▶ [Source material]:
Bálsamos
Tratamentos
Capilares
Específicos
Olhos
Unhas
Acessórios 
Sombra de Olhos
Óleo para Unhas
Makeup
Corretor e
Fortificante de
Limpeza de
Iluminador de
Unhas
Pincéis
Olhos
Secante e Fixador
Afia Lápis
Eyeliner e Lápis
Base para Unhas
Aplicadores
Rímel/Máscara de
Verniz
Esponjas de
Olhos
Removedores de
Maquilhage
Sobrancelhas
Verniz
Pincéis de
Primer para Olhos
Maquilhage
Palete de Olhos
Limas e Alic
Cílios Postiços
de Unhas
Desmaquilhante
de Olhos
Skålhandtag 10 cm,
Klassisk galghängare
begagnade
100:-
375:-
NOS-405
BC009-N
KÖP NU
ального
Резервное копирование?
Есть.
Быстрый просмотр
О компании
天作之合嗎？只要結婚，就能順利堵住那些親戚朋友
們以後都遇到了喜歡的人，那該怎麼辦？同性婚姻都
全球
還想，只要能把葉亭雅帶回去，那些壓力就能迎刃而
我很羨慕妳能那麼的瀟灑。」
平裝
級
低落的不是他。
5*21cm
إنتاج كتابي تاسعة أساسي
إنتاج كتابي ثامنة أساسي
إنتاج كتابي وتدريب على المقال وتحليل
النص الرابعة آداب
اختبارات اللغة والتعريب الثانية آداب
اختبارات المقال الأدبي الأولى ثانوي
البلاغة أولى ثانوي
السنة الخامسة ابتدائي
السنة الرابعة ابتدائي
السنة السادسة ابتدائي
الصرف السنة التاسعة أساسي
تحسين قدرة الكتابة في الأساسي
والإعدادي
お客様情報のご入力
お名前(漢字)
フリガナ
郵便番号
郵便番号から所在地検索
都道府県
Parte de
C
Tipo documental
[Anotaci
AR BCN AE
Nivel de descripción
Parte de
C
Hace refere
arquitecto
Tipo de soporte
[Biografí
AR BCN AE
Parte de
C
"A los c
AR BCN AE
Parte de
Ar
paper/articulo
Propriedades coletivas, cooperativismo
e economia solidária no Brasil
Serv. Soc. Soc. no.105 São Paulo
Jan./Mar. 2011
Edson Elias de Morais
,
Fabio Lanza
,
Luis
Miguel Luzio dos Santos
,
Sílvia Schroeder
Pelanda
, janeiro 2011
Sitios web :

▶ [Problem to solve]: Whatever appears in the listing above, write it down again exactly.

▶ [Your solution]:
Bálsamos
Tratamentos
Capilares
Específicos
Olhos
Unhas
Acessórios 
Sombra de Olhos
Óleo para Unhas
Makeup
Corretor e
Fortificante de
Limpeza de
Iluminador de
Unhas
Pincéis
Olhos
Secante e Fixador
Afia Lápis
Eyeliner e Lápis
Base para Unhas
Aplicadores
Rímel/Máscara de
Verniz
Esponjas de
Olhos
Removedores de
Maquilhage
Sobrancelhas
Verniz
Pincéis de
Primer para Olhos
Maquilhage
Palete de Olhos
Limas e Alic
Cílios Postiços
de Unhas
Desmaquilhante
de Olhos
Skålhandtag 10 cm,
Klassisk galghängare
begagnade
100:-
375:-
NOS-405
BC009-N
KÖP NU
ального
Резервное копирование?
Есть.
Быстрый просмотр
О компании
天作之合嗎？只要結婚，就能順利堵住那些親戚朋友
們以後都遇到了喜歡的人，那該怎麼辦？同性婚姻都
全球
還想，只要能把葉亭雅帶回去，那些壓力就能迎刃而
我很羨慕妳能那麼的瀟灑。」
平裝
級
低落的不是他。
5*21cm
إنتاج كتابي تاسعة أساسي
إنتاج كتابي ثامنة أساسي
إنتاج كتابي وتدريب على المقال وتحليل
النص الرابعة آداب
اختبارات اللغة والتعريب الثانية آداب
اختبارات المقال الأدبي الأولى ثانوي
البلاغة أولى ثانوي
السنة الخامسة ابتدائي
السنة الرابعة ابتدائي
السنة السادسة ابتدائي
الصرف السنة التاسعة أساسي
تحسين قدرة الكتابة في الأساسي
والإعدادي
お客様情報のご入力
お名前(漢字)
フリガナ
郵便番号
郵便番号から所在地検索
都道府県
Parte de
C
Tipo documental
[Anotaci
AR BCN AE
Nivel de descripción
Parte de
C
Hace refere
arquitecto
Tipo de soporte
[Biografí
AR BCN AE
Parte de
C
"A los c
AR BCN AE
Parte de
Ar
paper/articulo
Propriedades coletivas, cooperativismo
e economia solidária no Brasil
Serv. Soc. Soc. no.105 São Paulo
Jan./Mar. 2011
Edson Elias de Morais
,
Fabio Lanza
,
Luis
Miguel Luzio dos Santos
,
Sílvia Schroeder
Pelanda
, janeiro 2011
Sitios web :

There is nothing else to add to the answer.